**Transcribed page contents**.
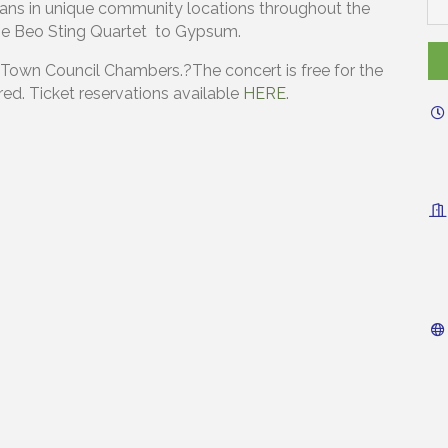
ans in unique community locations throughout the
s the Beo Sting Quartet to Gypsum.
 Town Council Chambers.?The concert is free for the
ed. Ticket reservations available
HERE
.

**What is needed**.
Having removed the pictures, write out the records exactly as they stand.

**Expected output**.
ans in unique community locations throughout the
s the Beo Sting Quartet to Gypsum.
 Town Council Chambers.?The concert is free for the
ed. Ticket reservations available
HERE
.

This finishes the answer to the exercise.